Hawkeye Community College Working to Help End Paramedic Shortage
posted on Monday, November 28, 2022 in
Communities across Iowa are facing a critical shortage of paramedics and emergency medical technicians. To help address the challenge, Hawkeye Community College is launching a part-time, evening hybrid paramedic program.
Hawkeye currently offers an 11-month paramedic program that meets during the day on campus four days a week. The new program will provide flexibility to working adults and those who live a distance from the Waterloo campus.
“The evening hybrid format is the same program that full-time students complete, but it is spread out over 19-20 months with the majority of the coursework online,” said John Cockrell, who oversees the Emergency Medical Services program at Hawkeye. Cockrell has 26 years of experience as a career firefighter and EMS provider, including 15 years as a critical care and flight paramedic. He says he often hears from local providers looking for both volunteer and paid-on-call paramedics.
“We see this not just in Iowa, but nationwide,” Cockrell said. “We started to get a lot of requests for an evening program from people who want to obtain paramedic certification to provide advanced life support for rural areas.”
Students in the new evening program will come to campus one evening a week for hands-on learning activities, with other coursework completed online from home. The goal, Cockrell said, is to allow people to balance jobs and family while still pursuing paramedic training.
“These people already have careers, or daytime jobs, but want to serve their communities or work part-time as paramedics to help agencies in need,” he said. “Spreading it out will allow more flexibility for those students, give them more time to complete all the program requirements, and they will still be able to work full-time jobs while in class.”

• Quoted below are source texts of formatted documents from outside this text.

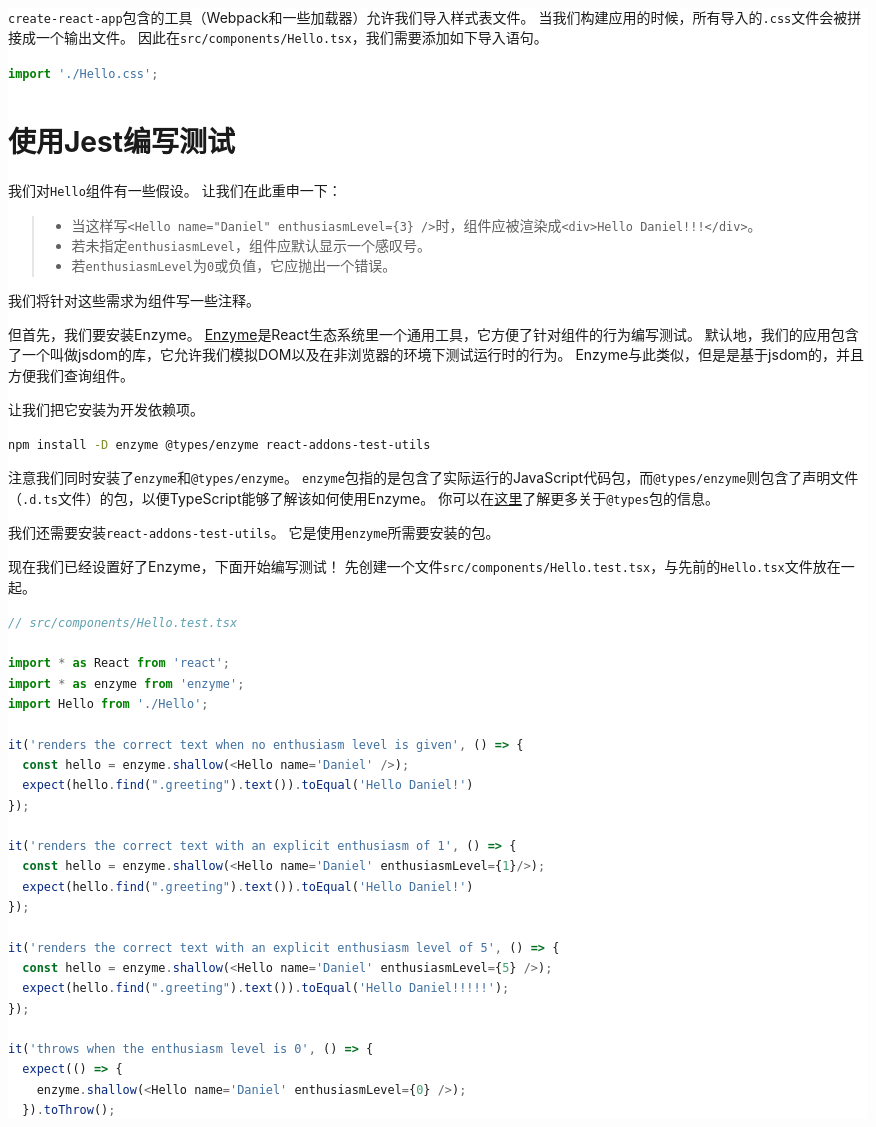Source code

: `create-react-app`包含的工具（Webpack和一些加载器）允许我们导入样式表文件。
当我们构建应用的时候，所有导入的`.css`文件会被拼接成一个输出文件。
因此在`src/components/Hello.tsx`，我们需要添加如下导入语句。

```ts
import './Hello.css';
```

# 使用Jest编写测试

我们对`Hello`组件有一些假设。
让我们在此重申一下：

> * 当这样写`<Hello name="Daniel" enthusiasmLevel={3} />`时，组件应被渲染成`<div>Hello Daniel!!!</div>`。
> * 若未指定`enthusiasmLevel`，组件应默认显示一个感叹号。
> * 若`enthusiasmLevel`为`0`或负值，它应抛出一个错误。

我们将针对这些需求为组件写一些注释。

但首先，我们要安装Enzyme。
[Enzyme](http://airbnb.io/enzyme/)是React生态系统里一个通用工具，它方便了针对组件的行为编写测试。
默认地，我们的应用包含了一个叫做jsdom的库，它允许我们模拟DOM以及在非浏览器的环境下测试运行时的行为。
Enzyme与此类似，但是是基于jsdom的，并且方便我们查询组件。

让我们把它安装为开发依赖项。

```sh
npm install -D enzyme @types/enzyme react-addons-test-utils
```

注意我们同时安装了`enzyme`和`@types/enzyme`。
`enzyme`包指的是包含了实际运行的JavaScript代码包，而`@types/enzyme`则包含了声明文件（`.d.ts`文件）的包，以便TypeScript能够了解该如何使用Enzyme。
你可以在[这里](https://www.typescriptlang.org/docs/handbook/declaration-files/consumption.html)了解更多关于`@types`包的信息。

我们还需要安装`react-addons-test-utils`。
它是使用`enzyme`所需要安装的包。

现在我们已经设置好了Enzyme，下面开始编写测试！
先创建一个文件`src/components/Hello.test.tsx`，与先前的`Hello.tsx`文件放在一起。

```ts
// src/components/Hello.test.tsx

import * as React from 'react';
import * as enzyme from 'enzyme';
import Hello from './Hello';

it('renders the correct text when no enthusiasm level is given', () => {
  const hello = enzyme.shallow(<Hello name='Daniel' />);
  expect(hello.find(".greeting").text()).toEqual('Hello Daniel!')
});

it('renders the correct text with an explicit enthusiasm of 1', () => {
  const hello = enzyme.shallow(<Hello name='Daniel' enthusiasmLevel={1}/>);
  expect(hello.find(".greeting").text()).toEqual('Hello Daniel!')
});

it('renders the correct text with an explicit enthusiasm level of 5', () => {
  const hello = enzyme.shallow(<Hello name='Daniel' enthusiasmLevel={5} />);
  expect(hello.find(".greeting").text()).toEqual('Hello Daniel!!!!!');
});

it('throws when the enthusiasm level is 0', () => {
  expect(() => {
    enzyme.shallow(<Hello name='Daniel' enthusiasmLevel={0} />);
  }).toThrow();
```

Students who complete the program are eligible to take the National Registry of EMTS (NREMT) Paramedic Certification exams, which grants state and national paramedic certification.
Cockrell encourages anyone who has ever thought about becoming a paramedic to look into the program, not only because it serves the community, but because of the personal satisfaction that comes from helping others.
“What drew me to EMS was the desire to serve my community and to help those in need,” Cockrell said. “I am a lifelong Iowan, and I feel a great sense of satisfaction knowing that I have made the difference in other people’s lives, and have helped save lives.”